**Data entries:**
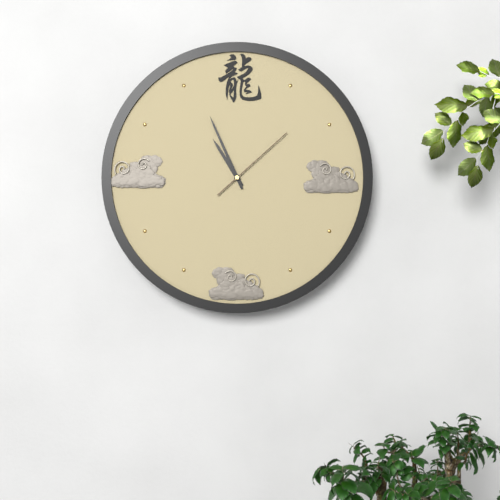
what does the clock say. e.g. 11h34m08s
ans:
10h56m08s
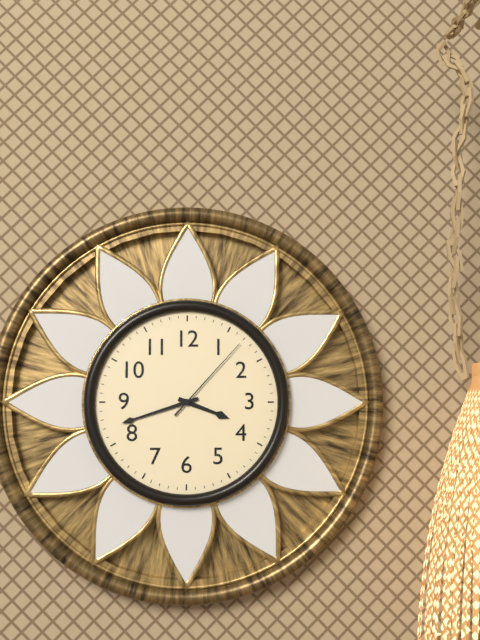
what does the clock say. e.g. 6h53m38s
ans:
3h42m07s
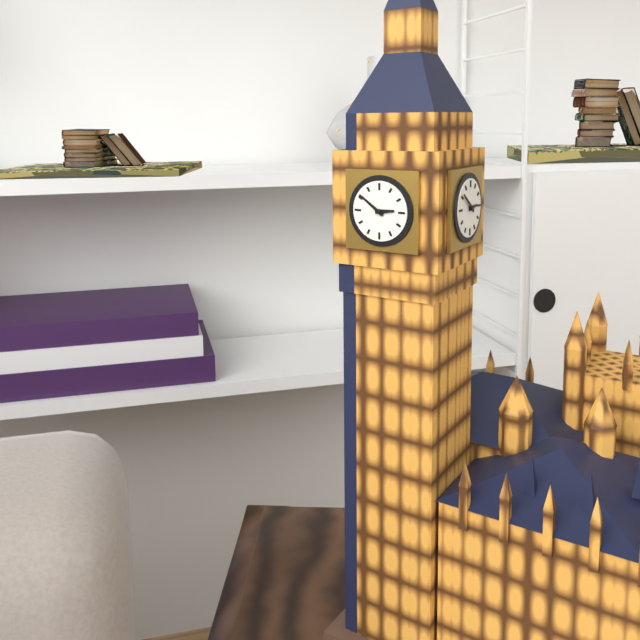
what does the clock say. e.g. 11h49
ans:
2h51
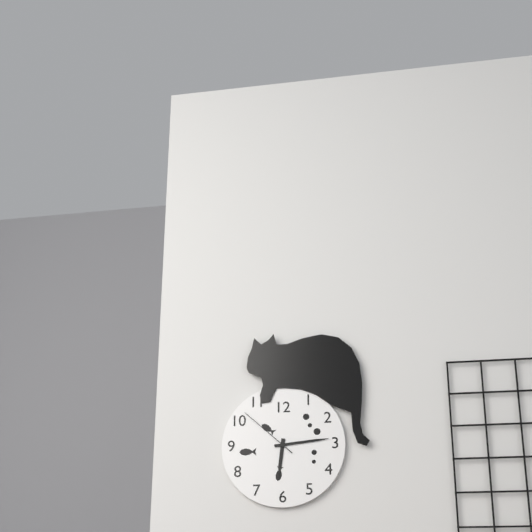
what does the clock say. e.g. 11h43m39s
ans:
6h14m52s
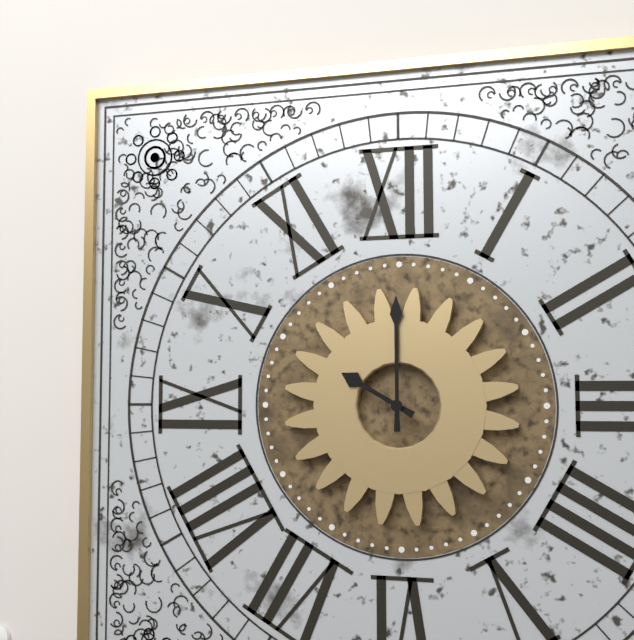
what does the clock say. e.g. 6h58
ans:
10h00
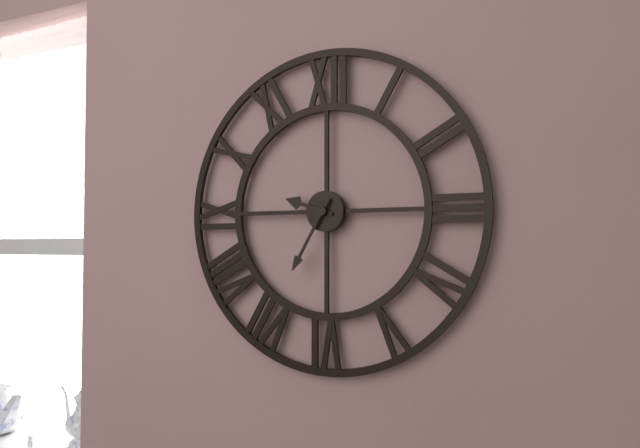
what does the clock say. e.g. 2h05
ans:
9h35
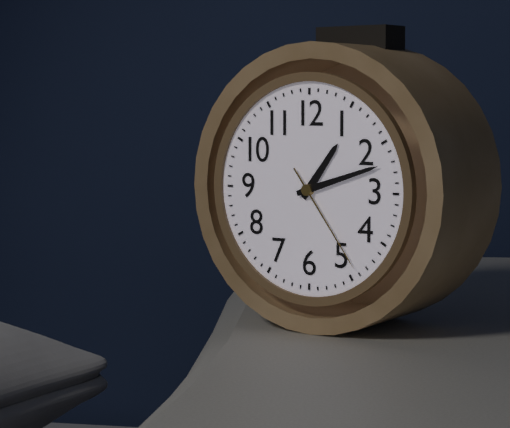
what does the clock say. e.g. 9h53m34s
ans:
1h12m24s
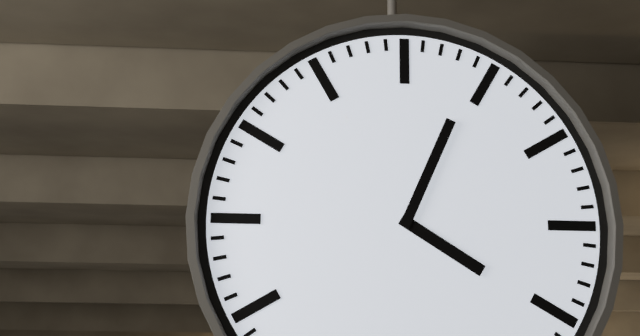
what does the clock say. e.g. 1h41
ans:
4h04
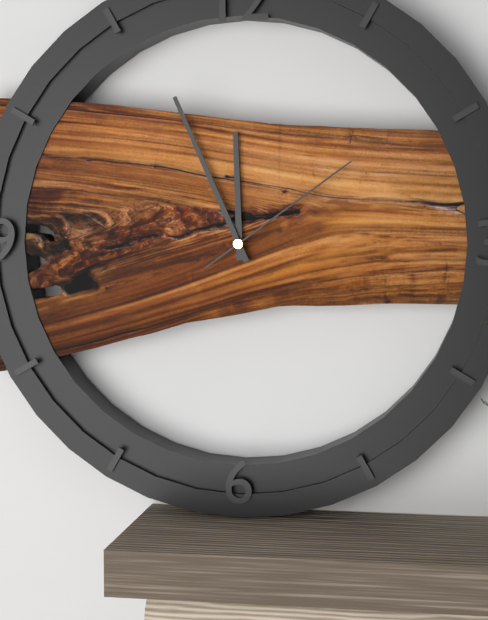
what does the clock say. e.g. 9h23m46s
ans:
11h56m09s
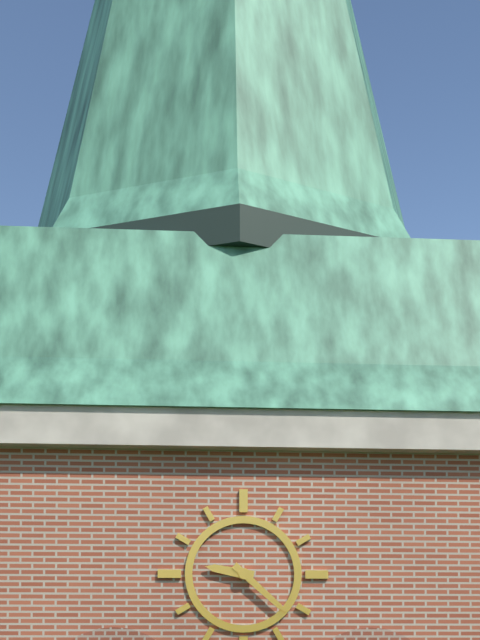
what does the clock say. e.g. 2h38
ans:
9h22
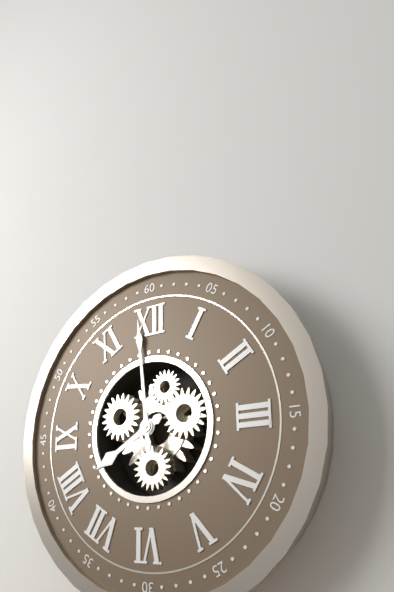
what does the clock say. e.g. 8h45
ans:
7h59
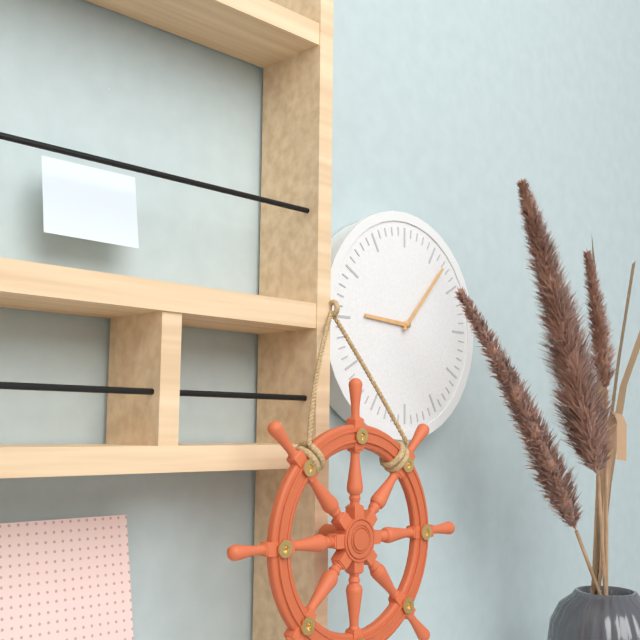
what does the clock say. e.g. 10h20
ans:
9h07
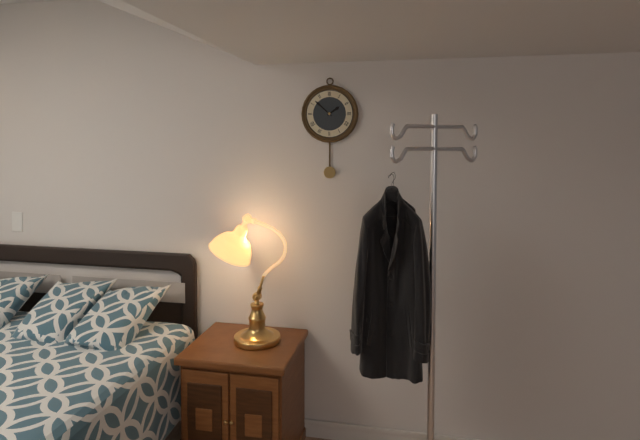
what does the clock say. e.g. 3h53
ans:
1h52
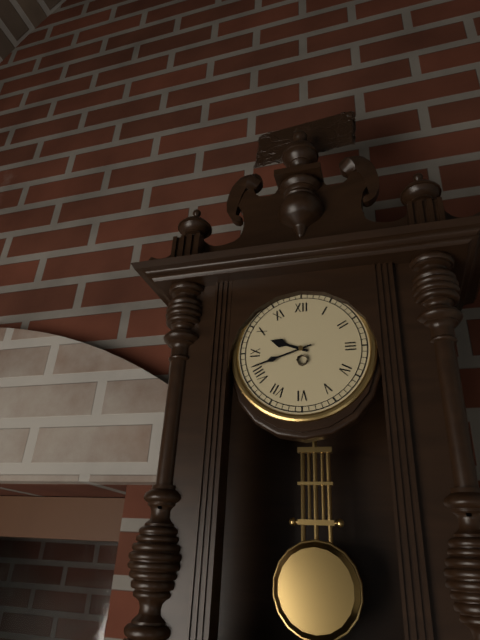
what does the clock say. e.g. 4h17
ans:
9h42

**REQUIRED WORK:** Revise all the entries by replacing "clock" with "timepiece" wherever it occurs, keeping everything else unchanged, and leave the pictures out of the result.

**FINAL RESULT:**
what does the timepiece say. e.g. 11h34m08s
ans:
10h56m08s
what does the timepiece say. e.g. 6h53m38s
ans:
3h42m07s
what does the timepiece say. e.g. 11h49
ans:
2h51
what does the timepiece say. e.g. 11h43m39s
ans:
6h14m52s
what does the timepiece say. e.g. 6h58
ans:
10h00
what does the timepiece say. e.g. 2h05
ans:
9h35
what does the timepiece say. e.g. 9h53m34s
ans:
1h12m24s
what does the timepiece say. e.g. 1h41
ans:
4h04
what does the timepiece say. e.g. 9h23m46s
ans:
11h56m09s
what does the timepiece say. e.g. 2h38
ans:
9h22
what does the timepiece say. e.g. 8h45
ans:
7h59
what does the timepiece say. e.g. 10h20
ans:
9h07
what does the timepiece say. e.g. 3h53
ans:
1h52
what does the timepiece say. e.g. 4h17
ans:
9h42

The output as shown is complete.